A la fin de l'année, vers Mai il a émis le désir de
> sortir avec ses copains au cinéma/etc le samedi. Sa mère a dit oui, à
> condition que le travail soit fait.
Que sa mère pose comme condition que le travail soit fait est normal, mais
ce qui l'est beaucoup moins, c'est qu'à 13 ans, un enfant ne sorte que dans
des conditions aussi aberrantes ! Là, pour le coup, il y a une anomalie
sérieuse dans le mode de vie de cet enfant, qui devrait avoir le droit de
voir ses copains normalement (même en semaine !) et pouvoir sortir de temps
en temps au cinéma ou ailleurs, le week-end. Y compris sans ses parents.
Vous passez votre temps à argumenter sur le fait que 13/14 ans c'est quasi
adulte. Mais là, il ressort de cet emploi du temps que vous traitez ce gosse
comme un gamin de 8 ans.
> Là, il a compris qu'il ne pouvait pas "tout" faire, qu'il ne pouvait pas
> avoir la vie d'un adolescent "normal", qu'il n'est pas comme les "autres".
> Sa mère lui a fait remarqué qu'il avait des contraintes familiales et que
> la loi l'obligeait à aller chez son père.
Ce n'est pas le père qui doit être sacrifié, mais le temps qu'il passe sur
son travail scolaire. Que sa mère revoie (avec l'aide d'un tiers) toute
l'organisation familiale, et cela ira beaucoup mieux. Il faut donner de
l'air à ce gosse. Mais pas en diminuant le temps où il va chez son père,
cela n'a RIEN à voir.
> C'est dans ses eaux-là qu'un soir, il est venu me parler.

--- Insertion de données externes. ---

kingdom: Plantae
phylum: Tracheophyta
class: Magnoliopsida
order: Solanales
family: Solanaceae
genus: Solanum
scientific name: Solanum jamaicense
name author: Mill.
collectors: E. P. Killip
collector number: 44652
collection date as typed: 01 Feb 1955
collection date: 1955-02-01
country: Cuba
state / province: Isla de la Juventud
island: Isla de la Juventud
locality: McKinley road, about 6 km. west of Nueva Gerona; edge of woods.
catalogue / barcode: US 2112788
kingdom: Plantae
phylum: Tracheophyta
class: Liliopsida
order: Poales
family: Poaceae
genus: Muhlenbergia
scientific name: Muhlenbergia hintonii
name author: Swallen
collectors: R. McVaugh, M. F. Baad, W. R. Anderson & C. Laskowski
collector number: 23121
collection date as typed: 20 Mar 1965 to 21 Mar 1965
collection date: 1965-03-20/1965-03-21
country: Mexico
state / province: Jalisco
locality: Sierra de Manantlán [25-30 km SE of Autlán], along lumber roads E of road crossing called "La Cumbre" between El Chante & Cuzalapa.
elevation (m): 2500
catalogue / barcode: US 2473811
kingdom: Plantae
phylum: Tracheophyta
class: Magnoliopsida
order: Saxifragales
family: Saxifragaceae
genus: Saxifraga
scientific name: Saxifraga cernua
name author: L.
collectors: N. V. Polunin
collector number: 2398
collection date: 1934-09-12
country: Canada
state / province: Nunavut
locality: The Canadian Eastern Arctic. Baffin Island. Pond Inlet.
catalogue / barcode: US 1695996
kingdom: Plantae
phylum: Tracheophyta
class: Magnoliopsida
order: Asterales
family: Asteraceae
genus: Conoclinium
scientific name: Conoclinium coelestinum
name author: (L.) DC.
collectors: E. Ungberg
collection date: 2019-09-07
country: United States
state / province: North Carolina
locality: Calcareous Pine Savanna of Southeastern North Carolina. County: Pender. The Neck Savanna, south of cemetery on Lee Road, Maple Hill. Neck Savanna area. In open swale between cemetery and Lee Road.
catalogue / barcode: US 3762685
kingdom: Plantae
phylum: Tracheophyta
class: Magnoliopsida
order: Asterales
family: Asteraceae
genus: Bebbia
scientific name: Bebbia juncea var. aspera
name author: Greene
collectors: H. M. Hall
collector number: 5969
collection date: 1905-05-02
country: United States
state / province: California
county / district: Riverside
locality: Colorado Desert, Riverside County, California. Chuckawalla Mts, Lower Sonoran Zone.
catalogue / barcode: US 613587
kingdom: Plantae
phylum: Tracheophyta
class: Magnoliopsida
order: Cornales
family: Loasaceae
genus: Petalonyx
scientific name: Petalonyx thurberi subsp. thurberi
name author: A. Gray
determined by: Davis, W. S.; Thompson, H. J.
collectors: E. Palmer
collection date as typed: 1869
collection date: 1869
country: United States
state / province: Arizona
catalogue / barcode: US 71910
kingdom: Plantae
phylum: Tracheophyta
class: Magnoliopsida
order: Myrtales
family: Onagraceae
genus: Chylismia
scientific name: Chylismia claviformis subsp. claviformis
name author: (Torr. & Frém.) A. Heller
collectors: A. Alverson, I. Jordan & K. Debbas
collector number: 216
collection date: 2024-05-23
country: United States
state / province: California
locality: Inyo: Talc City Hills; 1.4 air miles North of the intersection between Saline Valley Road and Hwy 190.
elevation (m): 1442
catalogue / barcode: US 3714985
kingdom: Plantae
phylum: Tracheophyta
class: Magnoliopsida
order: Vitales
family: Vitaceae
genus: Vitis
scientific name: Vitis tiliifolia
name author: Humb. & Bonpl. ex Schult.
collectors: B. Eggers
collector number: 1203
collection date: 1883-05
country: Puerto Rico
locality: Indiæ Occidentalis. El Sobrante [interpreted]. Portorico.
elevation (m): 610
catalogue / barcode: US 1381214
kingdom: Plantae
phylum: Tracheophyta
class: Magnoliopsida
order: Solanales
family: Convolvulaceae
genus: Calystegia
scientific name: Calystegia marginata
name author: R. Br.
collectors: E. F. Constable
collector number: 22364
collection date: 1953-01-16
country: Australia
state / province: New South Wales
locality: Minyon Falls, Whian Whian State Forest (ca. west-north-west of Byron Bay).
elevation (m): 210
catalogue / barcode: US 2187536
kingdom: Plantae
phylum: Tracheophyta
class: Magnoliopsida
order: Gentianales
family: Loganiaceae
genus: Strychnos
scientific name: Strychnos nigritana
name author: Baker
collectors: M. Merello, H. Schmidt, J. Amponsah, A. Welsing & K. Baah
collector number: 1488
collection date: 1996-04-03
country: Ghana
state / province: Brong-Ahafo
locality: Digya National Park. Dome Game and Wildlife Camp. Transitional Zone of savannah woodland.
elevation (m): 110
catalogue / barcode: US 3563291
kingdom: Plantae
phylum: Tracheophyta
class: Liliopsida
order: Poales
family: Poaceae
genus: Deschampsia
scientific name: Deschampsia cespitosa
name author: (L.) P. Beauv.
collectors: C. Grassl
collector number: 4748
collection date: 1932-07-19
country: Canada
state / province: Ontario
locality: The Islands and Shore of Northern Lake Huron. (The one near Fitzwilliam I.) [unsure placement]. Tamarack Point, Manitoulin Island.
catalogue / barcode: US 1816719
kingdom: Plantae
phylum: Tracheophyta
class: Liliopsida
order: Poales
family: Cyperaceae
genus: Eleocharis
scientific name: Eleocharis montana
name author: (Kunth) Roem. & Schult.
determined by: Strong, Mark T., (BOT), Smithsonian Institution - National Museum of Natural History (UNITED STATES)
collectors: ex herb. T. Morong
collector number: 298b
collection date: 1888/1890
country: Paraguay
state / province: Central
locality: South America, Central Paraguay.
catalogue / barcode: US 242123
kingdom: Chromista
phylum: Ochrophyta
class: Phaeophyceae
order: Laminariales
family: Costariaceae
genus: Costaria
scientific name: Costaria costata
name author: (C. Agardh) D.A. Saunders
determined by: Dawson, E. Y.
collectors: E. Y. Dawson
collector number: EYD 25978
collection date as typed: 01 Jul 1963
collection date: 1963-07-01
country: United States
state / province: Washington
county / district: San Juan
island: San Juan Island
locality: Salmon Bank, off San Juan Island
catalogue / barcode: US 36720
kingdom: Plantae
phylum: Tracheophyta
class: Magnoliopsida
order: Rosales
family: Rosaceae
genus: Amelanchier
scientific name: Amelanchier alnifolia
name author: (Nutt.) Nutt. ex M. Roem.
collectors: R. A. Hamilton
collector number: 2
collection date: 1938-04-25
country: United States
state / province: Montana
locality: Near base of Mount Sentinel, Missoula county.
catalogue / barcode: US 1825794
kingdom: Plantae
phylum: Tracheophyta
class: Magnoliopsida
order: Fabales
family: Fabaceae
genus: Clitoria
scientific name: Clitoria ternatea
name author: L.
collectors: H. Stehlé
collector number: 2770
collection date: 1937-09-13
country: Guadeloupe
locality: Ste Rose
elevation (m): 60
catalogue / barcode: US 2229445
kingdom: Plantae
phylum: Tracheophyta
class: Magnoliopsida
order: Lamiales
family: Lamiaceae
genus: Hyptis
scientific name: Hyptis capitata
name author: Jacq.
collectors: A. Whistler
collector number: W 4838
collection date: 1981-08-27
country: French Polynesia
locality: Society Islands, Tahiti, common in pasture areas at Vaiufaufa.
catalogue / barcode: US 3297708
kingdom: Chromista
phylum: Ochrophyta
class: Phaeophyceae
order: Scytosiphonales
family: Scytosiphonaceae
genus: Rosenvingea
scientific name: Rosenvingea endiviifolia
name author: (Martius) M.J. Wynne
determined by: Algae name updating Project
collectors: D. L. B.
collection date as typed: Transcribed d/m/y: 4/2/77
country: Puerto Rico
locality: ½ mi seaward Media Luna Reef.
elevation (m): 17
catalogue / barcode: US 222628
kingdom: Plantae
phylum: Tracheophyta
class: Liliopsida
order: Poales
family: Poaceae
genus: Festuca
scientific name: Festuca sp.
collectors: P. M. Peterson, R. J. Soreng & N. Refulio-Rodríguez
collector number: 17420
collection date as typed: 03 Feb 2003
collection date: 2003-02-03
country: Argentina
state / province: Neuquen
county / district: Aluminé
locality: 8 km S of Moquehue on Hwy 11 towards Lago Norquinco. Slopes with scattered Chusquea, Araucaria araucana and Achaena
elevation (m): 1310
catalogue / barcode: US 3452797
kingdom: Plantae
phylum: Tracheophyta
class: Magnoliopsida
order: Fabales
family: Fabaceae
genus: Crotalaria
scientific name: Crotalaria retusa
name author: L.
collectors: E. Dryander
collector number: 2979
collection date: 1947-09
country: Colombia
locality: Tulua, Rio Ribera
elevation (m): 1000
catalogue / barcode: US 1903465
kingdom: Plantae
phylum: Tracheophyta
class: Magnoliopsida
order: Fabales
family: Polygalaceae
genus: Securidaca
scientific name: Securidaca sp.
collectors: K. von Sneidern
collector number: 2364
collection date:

Il est venu
> m'expliquer qu'il avait menti pendant 10 ans...Qu'il n'avait jamais fait
> que "survoler" sont travail scolaire quand il était chez ses GP, qu'il ne
> comprenait pas pourquoi chez eux, comme chez son père, il n'arrivait pas à
> travailler comme ici.
Le problème, c'est le rytme qu'il vit ... Chez son père, dans le meilleur
des cas, il se contente de travailler normalement, mais croit survoler. Dans
le pire, il compense ... Ce qui augure de gros soucis scolaires dans un
proche avenir si vous lui imposer un emploi du temps chez vous qui ne se
résume qu'à travailler y compris tout le week-end.
Encore une fois, je vous mets en garde sur l'éventualité d'une opposition
que vous subirrez vous, lorsque l'adolescence poindra véritablement son nez
... Là, il vous est encore très soumis, mais cela ne devrait pas durer, à
moins que cet enfant ne soit déjà très démoli.
Et dans un second temps, il s'est mis à
> évoquer son père, qui n'avait aucune autorité avec lui, qu'il lui parlait
> comme à un chien sans réaction de sa part...Qu'il lui avait toujours
> laissé faire ce qu'il voulait, etc.
Il ne semble pas l'encourager à moins venir ... Ce qui prouve qu'il tient
bon comme père. Le pire qui pourrait arriver c'est que sous la pression, le
père démissionne. Je ne dis pas pour autant qu'il est un père idéal, qu'il
s'en occupe admirablement bien, mais il s'en occupe suffisament pour exercer
son droit de visite et c'est déjà beaucoup.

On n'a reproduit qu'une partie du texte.